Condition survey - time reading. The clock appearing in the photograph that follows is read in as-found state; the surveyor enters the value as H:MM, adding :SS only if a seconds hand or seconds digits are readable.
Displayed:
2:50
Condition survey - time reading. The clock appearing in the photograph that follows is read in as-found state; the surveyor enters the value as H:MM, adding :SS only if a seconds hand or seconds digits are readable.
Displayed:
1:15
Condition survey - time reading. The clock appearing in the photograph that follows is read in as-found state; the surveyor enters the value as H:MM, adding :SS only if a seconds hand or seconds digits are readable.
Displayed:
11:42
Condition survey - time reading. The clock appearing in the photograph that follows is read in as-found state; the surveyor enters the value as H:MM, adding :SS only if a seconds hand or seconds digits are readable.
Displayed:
--------------------------------------------------
What to work on → Rewrite every line of the rows above as a numbered list, leaving out any blank lines.

Reply to the exercise →
1. Condition survey - time reading. The clock appearing in the photograph that follows is read in as-found state; the surveyor enters the value as H:MM, adding :SS only if a seconds hand or seconds digits are readable.
2. Displayed:
3. 2:50
4. Condition survey - time reading. The clock appearing in the photograph that follows is read in as-found state; the surveyor enters the value as H:MM, adding :SS only if a seconds hand or seconds digits are readable.
5. Displayed:
6. 1:15
7. Condition survey - time reading. The clock appearing in the photograph that follows is read in as-found state; the surveyor enters the value as H:MM, adding :SS only if a seconds hand or seconds digits are readable.
8. Displayed:
9. 11:42
10. Condition survey - time reading. The clock appearing in the photograph that follows is read in as-found state; the surveyor enters the value as H:MM, adding :SS only if a seconds hand or seconds digits are readable.
11. Displayed:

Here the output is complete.